(WHAT NEEDS TO BE DONE)
Give the lines from the one containing "Page size: 1626x1125." through the end of the records again, with "layout element" replaced by "page element" and everything else unchanged.
===== DATA IN THIS EXERCISE =====
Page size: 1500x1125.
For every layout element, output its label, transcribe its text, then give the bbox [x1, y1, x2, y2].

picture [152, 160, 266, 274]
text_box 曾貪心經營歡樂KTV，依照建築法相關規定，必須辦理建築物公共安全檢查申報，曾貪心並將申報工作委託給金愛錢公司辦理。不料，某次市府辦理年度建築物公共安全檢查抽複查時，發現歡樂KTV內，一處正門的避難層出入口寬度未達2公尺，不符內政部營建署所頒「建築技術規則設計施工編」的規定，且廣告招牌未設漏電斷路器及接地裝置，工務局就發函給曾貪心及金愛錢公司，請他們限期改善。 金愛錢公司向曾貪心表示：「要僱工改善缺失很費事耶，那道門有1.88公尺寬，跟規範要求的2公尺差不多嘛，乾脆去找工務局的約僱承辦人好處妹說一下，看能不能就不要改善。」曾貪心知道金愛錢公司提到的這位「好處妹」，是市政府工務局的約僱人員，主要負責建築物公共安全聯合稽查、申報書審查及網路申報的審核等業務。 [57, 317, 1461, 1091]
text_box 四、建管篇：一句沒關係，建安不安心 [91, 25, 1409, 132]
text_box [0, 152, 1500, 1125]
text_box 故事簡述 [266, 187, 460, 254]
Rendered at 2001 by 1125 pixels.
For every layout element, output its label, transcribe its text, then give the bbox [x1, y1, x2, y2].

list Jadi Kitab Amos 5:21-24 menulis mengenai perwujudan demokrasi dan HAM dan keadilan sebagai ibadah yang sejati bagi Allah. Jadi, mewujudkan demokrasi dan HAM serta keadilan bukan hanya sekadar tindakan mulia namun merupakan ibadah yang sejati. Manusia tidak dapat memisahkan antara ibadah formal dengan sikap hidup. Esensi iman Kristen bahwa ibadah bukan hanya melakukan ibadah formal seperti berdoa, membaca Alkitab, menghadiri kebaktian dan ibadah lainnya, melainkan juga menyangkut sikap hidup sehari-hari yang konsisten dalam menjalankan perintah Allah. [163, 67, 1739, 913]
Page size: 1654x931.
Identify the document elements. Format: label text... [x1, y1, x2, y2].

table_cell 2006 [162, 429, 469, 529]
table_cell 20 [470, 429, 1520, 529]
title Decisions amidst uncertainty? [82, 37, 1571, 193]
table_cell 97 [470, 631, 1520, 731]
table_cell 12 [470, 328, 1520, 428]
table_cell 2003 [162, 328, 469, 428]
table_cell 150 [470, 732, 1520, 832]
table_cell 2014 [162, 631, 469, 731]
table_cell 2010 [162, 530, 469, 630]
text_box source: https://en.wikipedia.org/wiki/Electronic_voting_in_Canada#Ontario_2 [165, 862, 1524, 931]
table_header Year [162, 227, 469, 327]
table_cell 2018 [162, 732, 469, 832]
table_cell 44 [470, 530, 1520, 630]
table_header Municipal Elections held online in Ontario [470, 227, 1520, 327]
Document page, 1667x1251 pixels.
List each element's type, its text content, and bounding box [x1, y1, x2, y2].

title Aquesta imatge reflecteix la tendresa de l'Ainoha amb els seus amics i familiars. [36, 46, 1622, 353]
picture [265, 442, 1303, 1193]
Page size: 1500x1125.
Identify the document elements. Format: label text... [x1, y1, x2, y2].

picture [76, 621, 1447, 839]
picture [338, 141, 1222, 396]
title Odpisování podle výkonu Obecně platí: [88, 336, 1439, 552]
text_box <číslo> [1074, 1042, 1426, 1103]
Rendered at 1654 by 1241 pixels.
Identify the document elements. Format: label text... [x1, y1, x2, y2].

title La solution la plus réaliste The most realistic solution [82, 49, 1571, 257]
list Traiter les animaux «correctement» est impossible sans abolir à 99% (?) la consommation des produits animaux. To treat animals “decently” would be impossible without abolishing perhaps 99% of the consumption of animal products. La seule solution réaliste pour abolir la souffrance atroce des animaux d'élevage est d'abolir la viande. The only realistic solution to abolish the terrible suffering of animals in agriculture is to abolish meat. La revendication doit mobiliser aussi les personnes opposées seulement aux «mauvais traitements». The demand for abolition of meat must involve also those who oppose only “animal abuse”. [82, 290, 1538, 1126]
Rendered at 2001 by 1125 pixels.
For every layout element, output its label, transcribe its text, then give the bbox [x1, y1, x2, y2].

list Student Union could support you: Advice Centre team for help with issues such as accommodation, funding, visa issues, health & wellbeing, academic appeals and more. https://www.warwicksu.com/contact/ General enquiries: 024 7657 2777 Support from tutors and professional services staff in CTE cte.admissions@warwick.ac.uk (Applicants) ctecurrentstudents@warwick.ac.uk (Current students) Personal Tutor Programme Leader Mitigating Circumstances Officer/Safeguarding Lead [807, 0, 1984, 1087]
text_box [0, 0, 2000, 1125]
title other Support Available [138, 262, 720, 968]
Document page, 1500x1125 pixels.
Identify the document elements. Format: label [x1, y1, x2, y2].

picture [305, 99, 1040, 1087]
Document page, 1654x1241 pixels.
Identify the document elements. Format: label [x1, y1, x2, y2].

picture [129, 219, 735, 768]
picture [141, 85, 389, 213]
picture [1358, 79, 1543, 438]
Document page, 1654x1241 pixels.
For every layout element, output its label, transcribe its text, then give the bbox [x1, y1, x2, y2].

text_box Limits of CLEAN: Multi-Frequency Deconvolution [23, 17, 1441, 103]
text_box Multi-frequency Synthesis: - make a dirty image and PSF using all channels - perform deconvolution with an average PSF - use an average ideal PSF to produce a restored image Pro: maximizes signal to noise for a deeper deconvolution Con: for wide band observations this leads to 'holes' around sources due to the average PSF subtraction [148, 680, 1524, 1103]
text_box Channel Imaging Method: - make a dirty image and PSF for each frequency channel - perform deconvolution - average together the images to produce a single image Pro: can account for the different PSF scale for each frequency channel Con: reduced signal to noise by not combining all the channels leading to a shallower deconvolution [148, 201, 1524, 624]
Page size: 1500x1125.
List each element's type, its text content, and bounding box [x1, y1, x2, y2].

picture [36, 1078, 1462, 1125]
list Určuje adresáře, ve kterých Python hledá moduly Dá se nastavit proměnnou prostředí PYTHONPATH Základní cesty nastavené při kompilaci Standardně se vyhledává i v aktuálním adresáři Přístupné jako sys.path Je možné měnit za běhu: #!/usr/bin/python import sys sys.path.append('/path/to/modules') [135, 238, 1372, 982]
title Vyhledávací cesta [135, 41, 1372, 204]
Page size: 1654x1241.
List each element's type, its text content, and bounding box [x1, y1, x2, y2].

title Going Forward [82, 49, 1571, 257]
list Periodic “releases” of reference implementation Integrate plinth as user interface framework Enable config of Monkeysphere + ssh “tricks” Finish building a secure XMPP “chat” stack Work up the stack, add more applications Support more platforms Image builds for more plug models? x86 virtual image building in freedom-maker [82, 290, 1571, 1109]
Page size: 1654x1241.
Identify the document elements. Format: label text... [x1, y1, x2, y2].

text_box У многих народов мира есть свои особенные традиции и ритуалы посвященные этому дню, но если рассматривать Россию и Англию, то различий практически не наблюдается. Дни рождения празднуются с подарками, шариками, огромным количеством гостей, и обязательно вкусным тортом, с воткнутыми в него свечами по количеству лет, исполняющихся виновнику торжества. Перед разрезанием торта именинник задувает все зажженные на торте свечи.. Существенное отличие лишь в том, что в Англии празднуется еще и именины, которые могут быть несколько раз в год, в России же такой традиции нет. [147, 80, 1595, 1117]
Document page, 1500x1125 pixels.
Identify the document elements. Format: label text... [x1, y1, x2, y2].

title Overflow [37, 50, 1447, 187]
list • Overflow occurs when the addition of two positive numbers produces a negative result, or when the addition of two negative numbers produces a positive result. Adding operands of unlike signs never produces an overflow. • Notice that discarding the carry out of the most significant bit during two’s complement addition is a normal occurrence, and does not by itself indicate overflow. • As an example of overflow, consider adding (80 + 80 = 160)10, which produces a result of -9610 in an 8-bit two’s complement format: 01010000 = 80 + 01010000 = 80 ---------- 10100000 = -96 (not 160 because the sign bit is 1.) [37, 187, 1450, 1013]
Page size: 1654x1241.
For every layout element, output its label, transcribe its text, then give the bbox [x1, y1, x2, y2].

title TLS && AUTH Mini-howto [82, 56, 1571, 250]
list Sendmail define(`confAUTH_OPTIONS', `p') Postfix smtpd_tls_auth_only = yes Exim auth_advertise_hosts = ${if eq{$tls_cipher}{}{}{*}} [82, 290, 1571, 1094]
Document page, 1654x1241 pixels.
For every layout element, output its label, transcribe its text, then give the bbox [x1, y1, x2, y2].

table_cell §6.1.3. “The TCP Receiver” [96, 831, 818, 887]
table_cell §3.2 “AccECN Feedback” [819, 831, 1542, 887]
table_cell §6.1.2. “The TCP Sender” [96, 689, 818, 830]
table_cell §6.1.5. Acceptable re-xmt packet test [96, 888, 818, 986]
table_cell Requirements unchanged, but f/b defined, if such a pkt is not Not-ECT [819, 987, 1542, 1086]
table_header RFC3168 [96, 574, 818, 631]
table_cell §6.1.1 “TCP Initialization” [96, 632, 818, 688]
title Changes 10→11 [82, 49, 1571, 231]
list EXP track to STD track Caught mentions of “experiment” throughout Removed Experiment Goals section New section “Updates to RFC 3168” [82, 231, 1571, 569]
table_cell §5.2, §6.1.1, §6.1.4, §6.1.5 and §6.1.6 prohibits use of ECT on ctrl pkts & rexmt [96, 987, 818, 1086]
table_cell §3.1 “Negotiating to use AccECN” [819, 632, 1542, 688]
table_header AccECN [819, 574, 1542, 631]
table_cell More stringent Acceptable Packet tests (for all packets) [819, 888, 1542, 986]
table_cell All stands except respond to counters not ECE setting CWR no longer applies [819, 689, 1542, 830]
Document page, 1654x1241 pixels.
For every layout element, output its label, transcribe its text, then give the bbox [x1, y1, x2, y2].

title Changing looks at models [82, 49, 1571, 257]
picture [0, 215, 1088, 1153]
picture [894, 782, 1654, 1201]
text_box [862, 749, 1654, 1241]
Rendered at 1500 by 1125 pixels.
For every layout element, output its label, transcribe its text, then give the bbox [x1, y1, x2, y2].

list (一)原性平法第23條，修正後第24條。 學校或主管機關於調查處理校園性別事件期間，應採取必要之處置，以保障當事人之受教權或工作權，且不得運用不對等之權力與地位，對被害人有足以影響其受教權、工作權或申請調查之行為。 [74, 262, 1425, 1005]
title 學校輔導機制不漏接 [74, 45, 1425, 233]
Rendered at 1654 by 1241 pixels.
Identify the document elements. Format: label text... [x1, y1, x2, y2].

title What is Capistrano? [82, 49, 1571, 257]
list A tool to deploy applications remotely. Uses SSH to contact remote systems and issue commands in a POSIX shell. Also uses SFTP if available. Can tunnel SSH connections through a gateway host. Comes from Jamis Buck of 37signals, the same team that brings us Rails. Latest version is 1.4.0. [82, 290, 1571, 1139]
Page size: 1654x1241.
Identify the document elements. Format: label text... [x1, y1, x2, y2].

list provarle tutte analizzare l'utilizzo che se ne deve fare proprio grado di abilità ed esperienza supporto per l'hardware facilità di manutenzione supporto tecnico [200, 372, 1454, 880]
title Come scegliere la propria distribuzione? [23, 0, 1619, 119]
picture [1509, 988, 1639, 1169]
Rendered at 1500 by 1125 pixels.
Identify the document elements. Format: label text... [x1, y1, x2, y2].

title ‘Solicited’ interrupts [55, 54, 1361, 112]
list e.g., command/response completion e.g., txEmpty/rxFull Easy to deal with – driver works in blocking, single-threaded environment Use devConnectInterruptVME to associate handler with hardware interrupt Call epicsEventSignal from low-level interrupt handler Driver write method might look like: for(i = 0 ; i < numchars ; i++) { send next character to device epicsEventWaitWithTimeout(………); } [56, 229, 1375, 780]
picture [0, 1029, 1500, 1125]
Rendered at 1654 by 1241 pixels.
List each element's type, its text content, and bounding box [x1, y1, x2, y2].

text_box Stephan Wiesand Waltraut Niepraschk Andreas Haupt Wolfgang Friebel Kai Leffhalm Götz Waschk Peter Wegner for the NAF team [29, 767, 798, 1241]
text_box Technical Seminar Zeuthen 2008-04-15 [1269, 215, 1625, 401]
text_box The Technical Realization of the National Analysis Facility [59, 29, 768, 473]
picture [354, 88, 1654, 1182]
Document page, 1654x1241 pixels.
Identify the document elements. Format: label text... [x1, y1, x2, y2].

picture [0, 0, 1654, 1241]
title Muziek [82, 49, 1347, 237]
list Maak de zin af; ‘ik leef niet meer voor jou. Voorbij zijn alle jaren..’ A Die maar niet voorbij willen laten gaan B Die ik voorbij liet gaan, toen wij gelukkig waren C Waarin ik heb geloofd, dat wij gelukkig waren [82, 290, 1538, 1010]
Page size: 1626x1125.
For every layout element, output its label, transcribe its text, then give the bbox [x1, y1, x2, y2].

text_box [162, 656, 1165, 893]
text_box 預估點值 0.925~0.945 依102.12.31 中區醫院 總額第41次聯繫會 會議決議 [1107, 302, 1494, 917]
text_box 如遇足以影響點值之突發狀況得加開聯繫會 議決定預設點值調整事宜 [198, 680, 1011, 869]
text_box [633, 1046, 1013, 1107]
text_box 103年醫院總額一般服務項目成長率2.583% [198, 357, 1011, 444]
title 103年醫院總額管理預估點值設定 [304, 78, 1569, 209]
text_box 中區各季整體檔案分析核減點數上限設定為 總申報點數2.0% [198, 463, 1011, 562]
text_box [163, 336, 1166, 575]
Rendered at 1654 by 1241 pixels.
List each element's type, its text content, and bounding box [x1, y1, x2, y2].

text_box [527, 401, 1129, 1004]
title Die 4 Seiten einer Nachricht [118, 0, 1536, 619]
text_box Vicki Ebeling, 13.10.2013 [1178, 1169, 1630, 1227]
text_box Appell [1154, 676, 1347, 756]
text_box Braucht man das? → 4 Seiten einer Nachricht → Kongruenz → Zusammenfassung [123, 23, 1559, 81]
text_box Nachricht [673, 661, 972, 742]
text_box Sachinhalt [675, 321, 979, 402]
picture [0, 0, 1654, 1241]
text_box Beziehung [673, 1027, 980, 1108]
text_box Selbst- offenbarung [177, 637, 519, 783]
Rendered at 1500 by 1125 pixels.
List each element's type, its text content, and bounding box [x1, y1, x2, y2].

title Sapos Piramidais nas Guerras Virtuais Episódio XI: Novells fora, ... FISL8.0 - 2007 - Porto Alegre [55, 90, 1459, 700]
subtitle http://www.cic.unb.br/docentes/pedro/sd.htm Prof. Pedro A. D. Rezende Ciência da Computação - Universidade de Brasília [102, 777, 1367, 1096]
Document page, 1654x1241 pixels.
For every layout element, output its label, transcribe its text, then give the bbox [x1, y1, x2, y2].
=====
(RESPONSE TO THE EXERCISE)
Page size: 1626x1125.
For every page element, output its label, transcribe its text, then give the bbox [x1, y1, x2, y2].

text_box [162, 656, 1165, 893]
text_box 預估點值 0.925~0.945 依102.12.31 中區醫院 總額第41次聯繫會 會議決議 [1107, 302, 1494, 917]
text_box 如遇足以影響點值之突發狀況得加開聯繫會 議決定預設點值調整事宜 [198, 680, 1011, 869]
text_box [633, 1046, 1013, 1107]
text_box 103年醫院總額一般服務項目成長率2.583% [198, 357, 1011, 444]
title 103年醫院總額管理預估點值設定 [304, 78, 1569, 209]
text_box 中區各季整體檔案分析核減點數上限設定為 總申報點數2.0% [198, 463, 1011, 562]
text_box [163, 336, 1166, 575]
Rendered at 1654 by 1241 pixels.
List each element's type, its text content, and bounding box [x1, y1, x2, y2].

text_box [527, 401, 1129, 1004]
title Die 4 Seiten einer Nachricht [118, 0, 1536, 619]
text_box Vicki Ebeling, 13.10.2013 [1178, 1169, 1630, 1227]
text_box Appell [1154, 676, 1347, 756]
text_box Braucht man das? → 4 Seiten einer Nachricht → Kongruenz → Zusammenfassung [123, 23, 1559, 81]
text_box Nachricht [673, 661, 972, 742]
text_box Sachinhalt [675, 321, 979, 402]
picture [0, 0, 1654, 1241]
text_box Beziehung [673, 1027, 980, 1108]
text_box Selbst- offenbarung [177, 637, 519, 783]
Rendered at 1500 by 1125 pixels.
List each element's type, its text content, and bounding box [x1, y1, x2, y2].

title Sapos Piramidais nas Guerras Virtuais Episódio XI: Novells fora, ... FISL8.0 - 2007 - Porto Alegre [55, 90, 1459, 700]
subtitle http://www.cic.unb.br/docentes/pedro/sd.htm Prof. Pedro A. D. Rezende Ciência da Computação - Universidade de Brasília [102, 777, 1367, 1096]
Document page, 1654x1241 pixels.
For every page element, output its label, transcribe its text, then give the bbox [x1, y1, x2, y2].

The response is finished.